“Anak-anak adalah sumber daya dunia yang paling bernilai, dan mereka harapan terbaik untuk masa depan.” John F Kennedy, Presiden Amerika ke-35 {1917-1963).
Kadang saya merasa prihatin kepada pergaulan anak sekarang. Ketika saya mengenang masa lalu, yang teringat adalah kesesangan di raut muka saya yang sedang sibuk barmain di terik matahari yang masih bisa mengintip dari dedaunan pohon sawo yang masih lebat. Seingat saya, permainan yang paling gemar kami mainkan adalah permainan singkong, petak umpet, petak jongkok, asin, dan lain-lain tergantung permainan apa yang sedang musim. Ketika senja menjelang, saya pun bergegas ke lapangan, tepatnya lahan kosong tak terpakai untuk bermain sepak bola, layangan, atau sekedar bercanda dengan teman yang lainnya. Lalu, ketika malam libur tiba, kebun singkong tetangga pasti ada yang tercabut antara satu sampai tiga pohon singkong yang akan kami bakar umbinya.
Tapi ketika melihat pergaulan anak sekarang, saya merasa kasihan dengan mereka, karena mereka mengalami masa kecil yang selalu dibayangi oleh internet. Dampak dari kemajuan teknologi memang sangat merubah perilaku setiap manusia, tak terkecuali mereka yang masih belia. Memang setiap manusia perlu beradaptasi dengan perubahan yang terjadi dengan linkungannya agar tidak menjadi gaptek.
Hal yang membuat saya merasa kasihan terhadap generasi sekarang adalah mereka sudah tidak punya lagi arena bermain secara nyata. Mungkin yang menyebabkan banyaknya anak usia belia “kecanduan” dunia maya adalah karena kurangnya lahan untuk menjadi tempat mereka bermain di dunia nyata. Hal ini dapat dengan mudah dimanfaatkan pelaku kejahatan untuk merangkul korbannya lewat dunia maya. Lahan kosong yang dahulu menjadi tempat saya bermain, kini telah menjadi sejejer rumah kontrakan yang lebih menjanjikan uang.
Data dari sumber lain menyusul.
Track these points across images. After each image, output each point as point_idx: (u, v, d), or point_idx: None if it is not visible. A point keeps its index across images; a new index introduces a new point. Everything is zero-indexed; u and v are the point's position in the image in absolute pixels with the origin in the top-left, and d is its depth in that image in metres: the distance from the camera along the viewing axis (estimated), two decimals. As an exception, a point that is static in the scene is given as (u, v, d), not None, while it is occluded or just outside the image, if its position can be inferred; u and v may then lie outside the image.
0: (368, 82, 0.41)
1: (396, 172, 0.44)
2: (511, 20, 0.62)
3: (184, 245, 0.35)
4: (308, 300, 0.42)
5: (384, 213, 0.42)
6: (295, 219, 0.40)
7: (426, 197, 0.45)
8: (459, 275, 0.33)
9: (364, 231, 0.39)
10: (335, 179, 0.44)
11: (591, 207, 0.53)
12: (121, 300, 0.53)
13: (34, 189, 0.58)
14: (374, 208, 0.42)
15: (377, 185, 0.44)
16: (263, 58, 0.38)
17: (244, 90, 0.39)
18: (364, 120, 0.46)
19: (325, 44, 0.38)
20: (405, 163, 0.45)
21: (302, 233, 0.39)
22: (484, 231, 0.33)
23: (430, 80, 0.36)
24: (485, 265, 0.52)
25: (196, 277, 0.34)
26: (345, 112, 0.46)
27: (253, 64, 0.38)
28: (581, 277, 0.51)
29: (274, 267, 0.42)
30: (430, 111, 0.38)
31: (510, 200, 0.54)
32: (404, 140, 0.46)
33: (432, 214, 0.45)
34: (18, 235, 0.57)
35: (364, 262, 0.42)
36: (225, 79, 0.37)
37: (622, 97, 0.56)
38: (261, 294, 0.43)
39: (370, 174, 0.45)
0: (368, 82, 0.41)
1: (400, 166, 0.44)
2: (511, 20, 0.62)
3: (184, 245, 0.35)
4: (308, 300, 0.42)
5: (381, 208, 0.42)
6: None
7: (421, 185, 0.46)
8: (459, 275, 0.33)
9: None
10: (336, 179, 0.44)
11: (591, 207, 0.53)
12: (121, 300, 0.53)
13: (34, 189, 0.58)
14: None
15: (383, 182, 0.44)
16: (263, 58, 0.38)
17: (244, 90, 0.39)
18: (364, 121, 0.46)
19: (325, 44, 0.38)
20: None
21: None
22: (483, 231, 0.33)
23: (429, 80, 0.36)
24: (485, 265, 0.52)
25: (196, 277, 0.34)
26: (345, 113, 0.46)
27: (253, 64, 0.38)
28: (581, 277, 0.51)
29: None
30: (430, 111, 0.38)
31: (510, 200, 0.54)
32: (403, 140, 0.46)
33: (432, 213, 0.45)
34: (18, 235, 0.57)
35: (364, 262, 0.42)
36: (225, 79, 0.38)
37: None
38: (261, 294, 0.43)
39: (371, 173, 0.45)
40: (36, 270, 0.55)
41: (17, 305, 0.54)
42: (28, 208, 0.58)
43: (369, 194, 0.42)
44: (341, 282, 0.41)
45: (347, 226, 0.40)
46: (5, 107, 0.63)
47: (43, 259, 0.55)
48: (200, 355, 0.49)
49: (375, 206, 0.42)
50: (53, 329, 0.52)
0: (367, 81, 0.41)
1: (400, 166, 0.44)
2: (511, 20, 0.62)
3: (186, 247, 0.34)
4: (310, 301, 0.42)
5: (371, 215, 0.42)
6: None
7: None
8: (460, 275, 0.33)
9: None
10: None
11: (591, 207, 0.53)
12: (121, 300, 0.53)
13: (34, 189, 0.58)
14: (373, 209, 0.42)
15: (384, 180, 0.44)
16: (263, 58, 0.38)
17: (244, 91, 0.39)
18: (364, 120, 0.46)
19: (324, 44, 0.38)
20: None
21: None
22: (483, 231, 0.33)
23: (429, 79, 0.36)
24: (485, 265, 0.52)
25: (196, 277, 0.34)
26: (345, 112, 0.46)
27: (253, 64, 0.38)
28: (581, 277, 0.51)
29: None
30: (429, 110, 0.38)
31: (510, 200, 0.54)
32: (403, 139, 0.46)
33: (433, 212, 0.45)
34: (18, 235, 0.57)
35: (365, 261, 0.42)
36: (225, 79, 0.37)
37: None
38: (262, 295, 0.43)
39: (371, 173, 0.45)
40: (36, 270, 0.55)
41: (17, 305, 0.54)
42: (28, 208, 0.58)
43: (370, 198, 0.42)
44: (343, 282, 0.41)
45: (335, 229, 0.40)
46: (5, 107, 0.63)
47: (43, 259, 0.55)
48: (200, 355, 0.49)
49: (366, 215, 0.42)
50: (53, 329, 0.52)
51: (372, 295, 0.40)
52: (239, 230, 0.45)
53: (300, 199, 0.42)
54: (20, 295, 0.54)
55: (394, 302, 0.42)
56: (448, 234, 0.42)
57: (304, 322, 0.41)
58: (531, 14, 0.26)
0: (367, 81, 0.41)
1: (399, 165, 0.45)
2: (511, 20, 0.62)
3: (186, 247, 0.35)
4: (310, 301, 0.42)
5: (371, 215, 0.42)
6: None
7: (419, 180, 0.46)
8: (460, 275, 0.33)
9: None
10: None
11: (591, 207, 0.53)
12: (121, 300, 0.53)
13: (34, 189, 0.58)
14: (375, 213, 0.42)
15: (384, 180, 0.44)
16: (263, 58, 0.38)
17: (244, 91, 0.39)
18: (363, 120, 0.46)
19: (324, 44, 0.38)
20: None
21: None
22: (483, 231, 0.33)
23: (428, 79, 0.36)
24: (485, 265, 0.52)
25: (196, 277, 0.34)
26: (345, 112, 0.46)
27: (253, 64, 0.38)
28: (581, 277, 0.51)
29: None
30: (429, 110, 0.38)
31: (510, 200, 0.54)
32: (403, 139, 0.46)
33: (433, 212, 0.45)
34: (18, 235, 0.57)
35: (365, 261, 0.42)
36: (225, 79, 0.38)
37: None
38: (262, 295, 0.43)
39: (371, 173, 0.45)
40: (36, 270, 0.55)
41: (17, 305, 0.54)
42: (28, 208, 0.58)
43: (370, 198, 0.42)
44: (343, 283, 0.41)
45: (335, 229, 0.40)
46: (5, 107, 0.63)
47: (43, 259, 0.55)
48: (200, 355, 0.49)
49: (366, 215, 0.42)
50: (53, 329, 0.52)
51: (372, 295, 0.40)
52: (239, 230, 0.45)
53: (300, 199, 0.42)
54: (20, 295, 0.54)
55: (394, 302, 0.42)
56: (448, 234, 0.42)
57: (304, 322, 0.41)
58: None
Dalam hal ini, pemerintah harusnya berperan lebih aktif untuk membuat arena bermain untuk anak-anak yang sebagian besar dari kalangan kurang mampu. Tentu saja pemerintah tidak mungkin mewujudkan hal itu kalau kita sebagai masyarakat tidak mendukung upaya yang dilakukan pemerintah tersebut. Banyak taman bermain yang telah dibuat oleh pemerinta tetapi tidak dirarat oleh waga sekitar. Sehingga banyak pihak yang menjadikan arena bermain untuk anak atau taman-taman sebagai tempat “mesum” muda-mudi cabul atau menjadi tempat “nongkrong” preman-preman pasar.
Dengan keadaan yang seperti ini, anak-anak pun lebih memilih warnet sebagai arena bermain mereka daripada harus bermain di taman. Dalam posisi seperti ini, anak-anak memang tak punya pilihan untuk melakukan permainan. Tidak sama separti saya pada waktu masih kanak-kanak, selalu ada pilihan untuk melakukan permainan yang saya sukai.